> The input:
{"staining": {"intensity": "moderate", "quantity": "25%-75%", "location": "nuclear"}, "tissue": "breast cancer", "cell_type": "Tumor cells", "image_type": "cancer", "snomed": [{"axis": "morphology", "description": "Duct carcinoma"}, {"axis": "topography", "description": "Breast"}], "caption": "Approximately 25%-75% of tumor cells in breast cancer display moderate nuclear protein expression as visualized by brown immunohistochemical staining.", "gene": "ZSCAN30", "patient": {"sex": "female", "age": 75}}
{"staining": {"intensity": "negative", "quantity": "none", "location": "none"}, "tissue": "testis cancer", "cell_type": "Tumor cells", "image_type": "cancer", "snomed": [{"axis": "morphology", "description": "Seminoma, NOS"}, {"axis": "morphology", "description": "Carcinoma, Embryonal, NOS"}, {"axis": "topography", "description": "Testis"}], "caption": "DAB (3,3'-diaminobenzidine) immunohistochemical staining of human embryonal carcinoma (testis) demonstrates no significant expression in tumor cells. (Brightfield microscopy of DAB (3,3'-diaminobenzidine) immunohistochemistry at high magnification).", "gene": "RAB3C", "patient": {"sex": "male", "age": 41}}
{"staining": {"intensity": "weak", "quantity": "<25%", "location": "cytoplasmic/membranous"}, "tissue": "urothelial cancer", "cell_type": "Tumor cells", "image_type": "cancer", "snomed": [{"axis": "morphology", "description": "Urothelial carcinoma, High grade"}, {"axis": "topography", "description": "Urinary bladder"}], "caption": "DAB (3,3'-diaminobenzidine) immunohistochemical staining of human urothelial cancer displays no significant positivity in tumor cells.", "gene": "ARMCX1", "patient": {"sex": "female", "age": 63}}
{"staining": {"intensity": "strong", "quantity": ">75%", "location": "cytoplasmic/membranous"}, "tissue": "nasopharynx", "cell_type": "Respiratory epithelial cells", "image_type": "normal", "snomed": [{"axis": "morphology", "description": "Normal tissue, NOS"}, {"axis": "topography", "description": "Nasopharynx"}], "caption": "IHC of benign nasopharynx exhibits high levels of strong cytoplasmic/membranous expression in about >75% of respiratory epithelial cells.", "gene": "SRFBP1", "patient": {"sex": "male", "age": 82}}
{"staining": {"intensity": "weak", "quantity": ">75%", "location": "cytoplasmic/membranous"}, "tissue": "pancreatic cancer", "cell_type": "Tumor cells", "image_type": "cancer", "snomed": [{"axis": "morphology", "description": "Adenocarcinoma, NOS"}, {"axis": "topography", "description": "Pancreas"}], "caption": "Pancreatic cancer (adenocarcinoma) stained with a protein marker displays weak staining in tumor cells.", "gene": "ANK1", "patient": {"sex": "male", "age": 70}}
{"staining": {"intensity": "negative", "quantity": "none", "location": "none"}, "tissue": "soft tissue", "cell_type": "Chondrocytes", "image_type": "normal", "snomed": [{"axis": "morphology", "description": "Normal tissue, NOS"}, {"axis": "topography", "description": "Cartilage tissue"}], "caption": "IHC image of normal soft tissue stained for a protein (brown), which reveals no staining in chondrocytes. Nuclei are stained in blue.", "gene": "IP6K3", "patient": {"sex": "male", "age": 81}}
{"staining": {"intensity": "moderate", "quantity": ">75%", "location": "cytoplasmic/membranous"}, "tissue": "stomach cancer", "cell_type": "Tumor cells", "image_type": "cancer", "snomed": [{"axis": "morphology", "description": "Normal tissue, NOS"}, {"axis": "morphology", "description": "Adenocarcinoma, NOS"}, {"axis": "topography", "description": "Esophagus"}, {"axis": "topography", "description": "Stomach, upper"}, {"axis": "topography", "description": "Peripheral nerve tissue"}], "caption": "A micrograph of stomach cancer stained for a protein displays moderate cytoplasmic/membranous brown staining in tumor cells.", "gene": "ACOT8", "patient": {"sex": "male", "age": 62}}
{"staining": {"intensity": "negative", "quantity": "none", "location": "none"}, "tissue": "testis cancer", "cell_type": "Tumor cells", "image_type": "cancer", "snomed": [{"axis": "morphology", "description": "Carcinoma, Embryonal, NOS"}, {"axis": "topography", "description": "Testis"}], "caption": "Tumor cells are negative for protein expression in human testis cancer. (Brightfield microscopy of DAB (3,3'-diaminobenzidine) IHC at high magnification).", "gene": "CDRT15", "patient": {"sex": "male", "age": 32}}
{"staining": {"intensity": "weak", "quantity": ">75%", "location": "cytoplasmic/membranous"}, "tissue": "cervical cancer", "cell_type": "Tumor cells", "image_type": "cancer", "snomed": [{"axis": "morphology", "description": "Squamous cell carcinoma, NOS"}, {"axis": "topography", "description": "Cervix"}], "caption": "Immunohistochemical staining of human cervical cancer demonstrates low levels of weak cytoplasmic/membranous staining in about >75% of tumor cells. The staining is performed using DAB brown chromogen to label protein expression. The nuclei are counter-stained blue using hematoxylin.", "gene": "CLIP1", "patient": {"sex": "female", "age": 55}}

> What to work on: Which lines of the data include "microscopy"? Copy each of them.

> Exercise answer:
{"staining": {"intensity": "negative", "quantity": "none", "location": "none"}, "tissue": "testis cancer", "cell_type": "Tumor cells", "image_type": "cancer", "snomed": [{"axis": "morphology", "description": "Seminoma, NOS"}, {"axis": "morphology", "description": "Carcinoma, Embryonal, NOS"}, {"axis": "topography", "description": "Testis"}], "caption": "DAB (3,3'-diaminobenzidine) immunohistochemical staining of human embryonal carcinoma (testis) demonstrates no significant expression in tumor cells. (Brightfield microscopy of DAB (3,3'-diaminobenzidine) immunohistochemistry at high magnification).", "gene": "RAB3C", "patient": {"sex": "male", "age": 41}}
{"staining": {"intensity": "negative", "quantity": "none", "location": "none"}, "tissue": "testis cancer", "cell_type": "Tumor cells", "image_type": "cancer", "snomed": [{"axis": "morphology", "description": "Carcinoma, Embryonal, NOS"}, {"axis": "topography", "description": "Testis"}], "caption": "Tumor cells are negative for protein expression in human testis cancer. (Brightfield microscopy of DAB (3,3'-diaminobenzidine) IHC at high magnification).", "gene": "CDRT15", "patient": {"sex": "male", "age": 32}}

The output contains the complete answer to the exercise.